• Exercise description:
Extend the Philips Ambilight TV review below, picking up right after its last sentence.
*** Page excerpt ***
Televisions tend to be more about the core functionality and less about the design and other aesthetics but every once in a while, we’ll see something flashy and pleasantly over-the-top. One such concept is Philips’ Ambilight technology, which interestingly and rather astoundingly, adds to the viewing experience particularly in dark rooms where the LED lights at the back of the TV can really shine. Philips’ latest television in India brings back the concept in a big way, and at a much more accessible price than before.
Priced at Rs. 99,990 for the 55-inch 55PUT7906/94 variant, the Philips Ambilight 7900 series is a fairly standard Ultra-HD LED TV, but with the added feature of a three-sided Ambilight LED lighting at the back. There is also support for Dolby Vision and Dolby Atmos, and Android TV OS for smart functionality, among other useful features. Is this the most unique and interesting 55-inch TV you can buy for around Rs. 1,00,000 in India? Find out in this review.
Philips Ambilight 7900 Series 55-inch Ultra-HD LED Android TV (55PUT7906/94) design and specifications
The Philips Ambilight 7900 Series is available in three sizes — 55 inches, 65 inches, and 75 inches — with prices ranging from Rs. 99,990 to Rs. 1,89,990. All three sizes have similar specifications and features including the three-sided Ambilight LED lighting at the back of the televisions.
At the front and back (for the most part), the Philips Ambilight 7900 Series 55-inch television looks like just about any modern budget or mid-range television. There are slim borders around the screen, a small Philips logo at the bottom, a module for the IR receiver, indicator light, and a multi-function physical button to control the power and volume without the remote.
The TV is moderately thick but slightly slimmer at the edges, which leaves enough space to access the left-side ports when the television is wall-mounted. The 55-inch variant weighs around 14.2kg without the stands, and is compatible with VESA wall mounts (not included in the box). The table stands are included in the box and fix onto the TV near the corners, so you’ll need a large table or TV unit to place the Philips Ambilight 7900 series TV on.
*** End of Page excerpt ***
*** Provided material ***
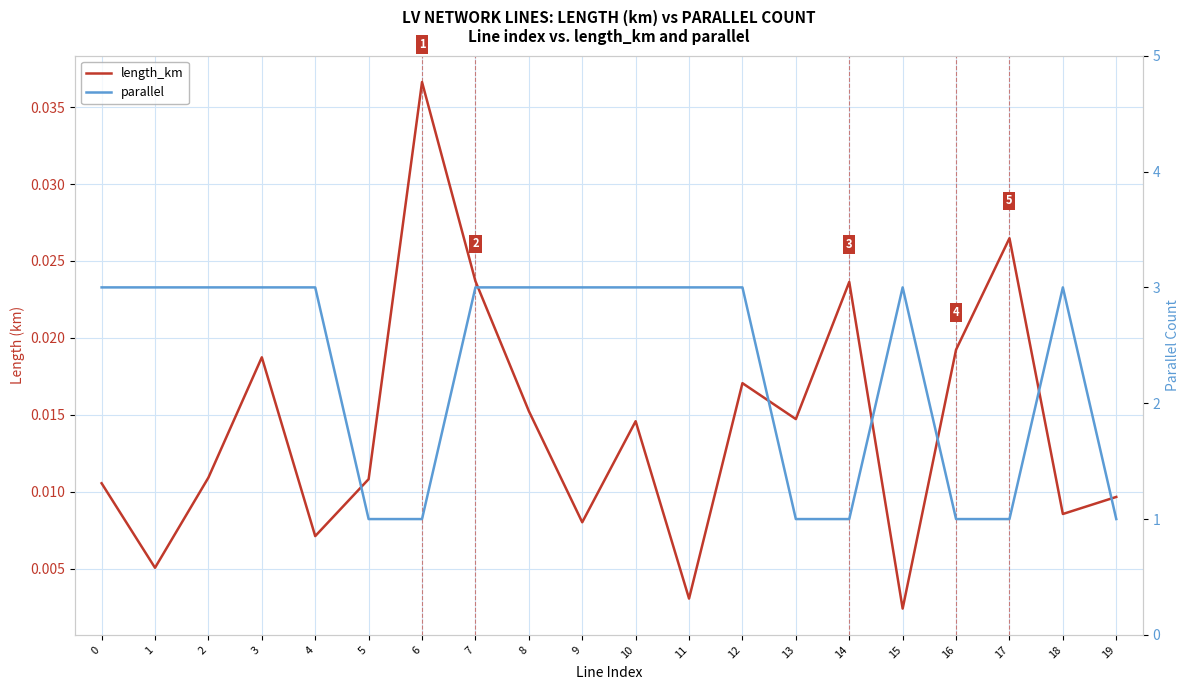

True or false: length_km has a value of 0.0 at 14.

False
*** End of Provided material ***
• Your response:
While the television seems rather ordinary-looking at first glance, the key feature shows itself only when you turn the Philips Ambilight 7900 series TV on. There are LED lights built into the frame of the TV all along the left, top, and right edges, projecting multi-coloured light onto the wall behind the TV. The lights can get quite bright, and are effective regardless of whether you have the TV wall-mounted or on the table stands slightly away from the wall.
The Philips Ambilight 7900 Series 55-inch television has most of its ports in the square cavity at the back and facing downwards, so you’ll have to ensure that you’ve attached most of these connections before wall-mounting the television (if that’s the case for you). The ports at the back include Digital Audio-out (Toslink), one USB Type-A port, RJ45 Ethernet port, antenna socket, and three HDMI ports.
The ports on the left side are much easier to access even with the TV wall-mounted. These include one HDMI port (with ARC support), 3.5mm headphone jack, and one USB Type-A port. I’d have ideally liked at least one more HDMI port on the side, as well as the Toslink port. That said, having the ARC-enabled port on the side is a sensible decision by Philips.
The Philips Ambilight 55PUT7906/94 LED TV has an Ultra-HD (3840×2160 pixel) screen, with support for the HLG, HDR10, HDR10+ and Dolby Vision high dynamic range formats. There are two full-range bottom-firing speakers with a total sound output of 20W, and support for various audio formats up to Dolby Atmos. Bluetooth 5 and dual-band Wi-Fi are supported on the TV, and there is 8GB of internal storage for apps and app data, along with an unspecified quad-core processor to power the software and interface.
Philips Ambilight 7900 Series 55-inch Ultra-HD LED Android TV (55PUT7906/94) remote and features
Philips has typically included a full-size remote with its televisions, and it’s no different with the Ambilight 7900 series LED TV. The remote is arguably a fair bit larger than it needs to be, and has buttons to control navigation on the Android TV UI, playback controls, input selection, and a classic number pad, among others. There are hotkeys for Netflix, Amazon Prime Video, Google Play, and YouTube, as well as a Google Assistant button and microphone to listen to voice commands.
A couple of useful additions include an ‘info’ button which shows resolution and Internet speed, and the Ambilight button. The latter provides quick access to the Ambilight menu, which can be used to turn on or off the Ambilight effects, or modify the settings including the modes and lounge lighting presets. It’s useful to quickly adjust this, particularly if you’re finding the glare too much or the lights a bit distracting.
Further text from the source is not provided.